I agree that this could be a lot nicer. It's a bit less important for
Go because obviously the Go compiler is completely in control of all
functions called by Go code.
> 7) Using the linker to handle the transition between split-stack and
> non-split-stack code seems like a good way to solve the problem of "we
> need large stacks when hitting external code", but in staring at the
> resulting code I have in my project I'm seeing that it isn't reliable:
> if you have a pointer to a function the linker will not know what you
> are calling. In my case, this is coming up often due to using
Yes, good point. I think I had some plan for handling that but I no
longer recall what it was.
> More awkwardly, split-stack functions that mention (but do not call)
> non-split-stack functions (such as to return their address) are being
> mis-flagged by the linker. Honestly, I question whether the linker
> fundamentally has enough information about what is going on to be able
> to make sufficiently accurate decisions with regards to stack
> constraints to warrant the painful abstraction breakage that
> split-stack uses. :(
Your're right that the linker doesn't really have enough information.
But is a split-stack function that returns the address of a
non-split-stack function really so frequent that it's worth worrying
> That said, I don't have a better solution to suggest right now (I
> really want to say that having attributes available to declare
> split-stack functionality in the code would be better, but that has
> other ramifications), but I do have concerns that due to attempts to
> keep the ABI fixed decisions made now (when there seem to only be a
> single major user, Go) will lock in how the mechanism is capable of
> functioning in the future.
I may misunderstand your suggestion, but I think that keeping the ABI
fixed is a requirement. Any ABI change would require rebuilding all
libraries and changing the debugger. The result would not be usable for
> If some of these things are in the "yeah, changing that would be
> interesting, we are just don't have many people working on the
> feature", I'd be happy to throw some patches towards it. I hesitate to
> just start sending patches over the wall, however, without first doing
> some kind of verification that I have any clue what I'm doing; I
> certainly am not certain how things would be prioritized, or even
> really who is working on it. ;P
In general, patches would be great (sign the copyright assignment first,
of course). You are correct that there aren't many people working on
the feature--I'm the only one. And I'm not even really keeping up with
Go, much less the use of split stack code in other languages.

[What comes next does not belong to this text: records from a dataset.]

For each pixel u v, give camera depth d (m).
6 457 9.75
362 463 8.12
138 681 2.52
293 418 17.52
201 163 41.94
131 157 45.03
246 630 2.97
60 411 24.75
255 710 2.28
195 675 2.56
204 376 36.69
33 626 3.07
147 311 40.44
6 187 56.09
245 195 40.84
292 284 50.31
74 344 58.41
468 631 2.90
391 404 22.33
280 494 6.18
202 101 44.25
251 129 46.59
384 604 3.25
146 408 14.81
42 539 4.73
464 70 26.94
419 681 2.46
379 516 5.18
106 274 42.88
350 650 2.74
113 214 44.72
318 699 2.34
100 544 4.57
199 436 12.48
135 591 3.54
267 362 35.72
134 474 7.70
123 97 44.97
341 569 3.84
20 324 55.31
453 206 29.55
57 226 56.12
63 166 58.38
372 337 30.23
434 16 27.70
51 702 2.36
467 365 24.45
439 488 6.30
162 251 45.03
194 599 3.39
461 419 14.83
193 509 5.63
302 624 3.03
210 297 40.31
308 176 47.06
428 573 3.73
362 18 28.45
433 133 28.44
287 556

Thanks for the thoughtful comments.
2012-02-28 Ian Lance Taylor <firstname.lastname@example.org>
* generic-morestack.c (__splitstack_releasecontext): Correct call
--- libgcc/generic-morestack.c (revision 184633)
+++ libgcc/generic-morestack.c (working copy)
@@ -1104,7 +1104,9 @@ __splitstack_resetcontext (void *context
__splitstack_releasecontext (void *context)
- __morestack_release_segments (context[MORESTACK_SEGMENTS], 1);
+ __morestack_release_segments (((struct stack_segment **)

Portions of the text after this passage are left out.